Margaret Chan said that more international medical staff and equipment were urgently required to combat the disease's spread, lauding a pledge from Cuba to send 165 medical staff to Sierra Leone.

"If we are going to go to war with Ebola, we need the resources to fight," Chan said. "Cuba is world famous for its ability to train outstanding doctors and nurses and for its generosity in helping fellow countries on the route to progress."

Doctors, nurses, epidemiologists, infection control and intensive care specialists are among the personnel being dispatched by the government in Havana. Cuba's minister for public health, Roberto Morales Ojeda, also attended Friday's press conference.

Many Ebola patients have been medical staff, working close to patients with a disease that spreads via contact with bodily fluids.
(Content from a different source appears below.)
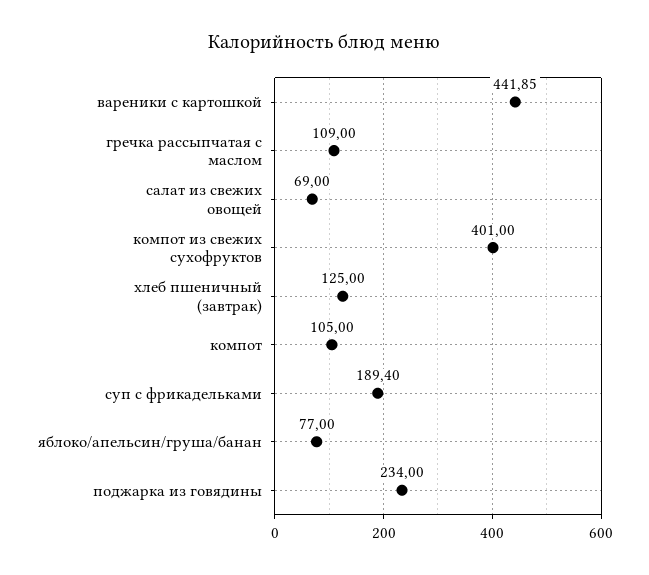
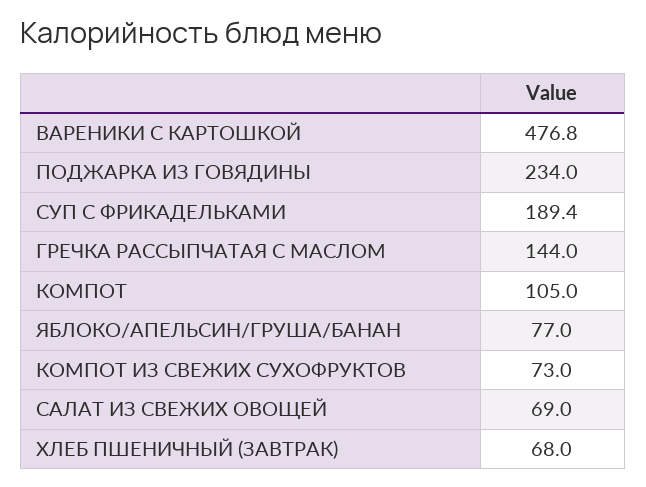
вареники с картошкой: 441.85 -> 476.8
гречка рассыпчатая с маслом: 109 -> 144
компот из свежих сухофруктов: 401 -> 73
хлеб пшеничный (завтрак): 125 -> 68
Some foreign doctors and missionary workers, several of them from the US, have contracted the disease.

Chan said that the most useful assistance the international community could offer was trained specialist personnel: "We still need about 500 to 600 doctors coming from abroad and at least 1,000 or more healthcare workers."

Equipment shortfalls

Chan, who is a Chinese doctor and in her second term after taking up the WHO post in 2006, said the affected countries were running low on "almost everything" in terms of equipment - from personal protective equipment to basic medical supplies and body bags. Safe disposal of the dead has been highlighted as a crucial means to slow the outbreak.

"Today there is not one single bed available for the treatment of an Ebola patient in the entire country of Liberia," she said.

As well as hard-hit Liberia, Sierra Leone and Guinea, patients have tested positive for Ebola in Nigeria and Senegal, while the Democratic Republic of Congo reported seemingly isolated cases involving a different strain of the virus.

Chan also cautioned on Friday that the WHO's estimated numbers on patients and victims were always likely to lag behind the situation on the ground, and could be considered "an underestimate." Ebola's incubation period - the time between infection and symptoms materializing - can last anywhere from two to 21 days, according to the WHO.